Can the Kindle work as an app platform?

Amazon is opening up the Kindle to developers in a bid to build an ecosystem that serves as a moat around the device.

Amazon is opening up the Kindle to developers in a bid to build an ecosystem that serves as a moat around the device.

On Thursday, Amazon announced that it is rolling out a Kindle Development Kit to give software developers access to tools, documentation and programming so they can build apps designed for the device.

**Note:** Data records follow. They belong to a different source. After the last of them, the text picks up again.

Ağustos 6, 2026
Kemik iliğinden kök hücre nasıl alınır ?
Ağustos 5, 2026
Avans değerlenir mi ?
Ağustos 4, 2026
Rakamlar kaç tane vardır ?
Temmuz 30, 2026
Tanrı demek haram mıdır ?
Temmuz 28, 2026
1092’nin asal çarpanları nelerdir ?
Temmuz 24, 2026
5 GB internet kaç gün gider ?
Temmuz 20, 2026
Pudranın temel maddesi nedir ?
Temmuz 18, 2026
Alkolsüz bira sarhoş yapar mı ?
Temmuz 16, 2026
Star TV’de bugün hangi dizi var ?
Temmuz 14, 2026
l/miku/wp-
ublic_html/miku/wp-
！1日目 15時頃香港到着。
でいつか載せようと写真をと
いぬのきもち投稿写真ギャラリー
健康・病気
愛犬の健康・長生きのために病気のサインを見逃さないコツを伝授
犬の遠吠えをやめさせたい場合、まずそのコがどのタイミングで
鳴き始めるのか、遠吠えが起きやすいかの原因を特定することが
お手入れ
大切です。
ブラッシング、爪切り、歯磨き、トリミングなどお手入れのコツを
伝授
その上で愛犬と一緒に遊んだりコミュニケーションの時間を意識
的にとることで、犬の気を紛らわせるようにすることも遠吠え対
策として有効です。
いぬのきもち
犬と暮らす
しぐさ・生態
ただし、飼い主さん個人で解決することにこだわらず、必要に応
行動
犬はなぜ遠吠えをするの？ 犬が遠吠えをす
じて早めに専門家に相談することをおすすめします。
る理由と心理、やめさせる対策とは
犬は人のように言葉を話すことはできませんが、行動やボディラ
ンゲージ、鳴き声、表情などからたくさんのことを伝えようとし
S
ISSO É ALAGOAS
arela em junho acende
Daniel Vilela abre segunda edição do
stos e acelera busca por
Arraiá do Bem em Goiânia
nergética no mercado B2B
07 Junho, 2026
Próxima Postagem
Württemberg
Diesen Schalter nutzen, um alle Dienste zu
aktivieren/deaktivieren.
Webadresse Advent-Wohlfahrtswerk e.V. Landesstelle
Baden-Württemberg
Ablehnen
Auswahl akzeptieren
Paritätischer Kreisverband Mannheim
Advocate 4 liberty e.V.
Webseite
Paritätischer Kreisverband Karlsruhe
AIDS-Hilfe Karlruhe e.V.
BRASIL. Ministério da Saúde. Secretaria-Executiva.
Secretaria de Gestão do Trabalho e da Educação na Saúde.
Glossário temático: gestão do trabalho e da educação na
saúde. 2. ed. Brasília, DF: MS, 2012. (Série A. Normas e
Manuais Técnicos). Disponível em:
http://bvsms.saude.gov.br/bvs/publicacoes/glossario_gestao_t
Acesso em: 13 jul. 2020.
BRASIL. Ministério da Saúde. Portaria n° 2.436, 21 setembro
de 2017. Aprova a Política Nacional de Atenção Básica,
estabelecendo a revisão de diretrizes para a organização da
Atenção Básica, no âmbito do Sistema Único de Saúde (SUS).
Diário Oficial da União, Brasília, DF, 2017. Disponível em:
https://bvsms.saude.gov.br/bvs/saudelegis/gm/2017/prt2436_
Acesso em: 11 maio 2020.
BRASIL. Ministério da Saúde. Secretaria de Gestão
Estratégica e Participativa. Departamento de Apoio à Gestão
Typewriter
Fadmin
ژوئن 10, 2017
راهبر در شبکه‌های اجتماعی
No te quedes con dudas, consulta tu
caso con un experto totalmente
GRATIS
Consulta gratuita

Amazon floated a few ideas about what these apps would look like:

  • Travel books that suggest activities based on the weather;
  • Cookbooks that adapt to the size of a party;
  • And word games and puzzles.

The general idea is that the Kindle Development Kit will take advantage of the 3G in the device and other unique features.

In many respects, Amazon's move makes sense. On Wednesday, Amazon tweaked its royalty model for publishers in a bid to keep e-book prices low---and keep partners in the fold with Apple's Tablet about to launch.

So why wouldn't Amazon make an app move? Initially, word games and puzzles for bookworms will work out well. However, if Kindle users decide they want more out of their apps Amazon's device may look a bit dated. For instance, the Kindle doesn't have color. Web browsing is so-so at best. Simply put, there are a few limitations with the Kindle. Clearly, these apps won't be like iPhone games. Will Kindle users live with that?

We'll find out. Amazon's kit for developers launches in limited beta next month.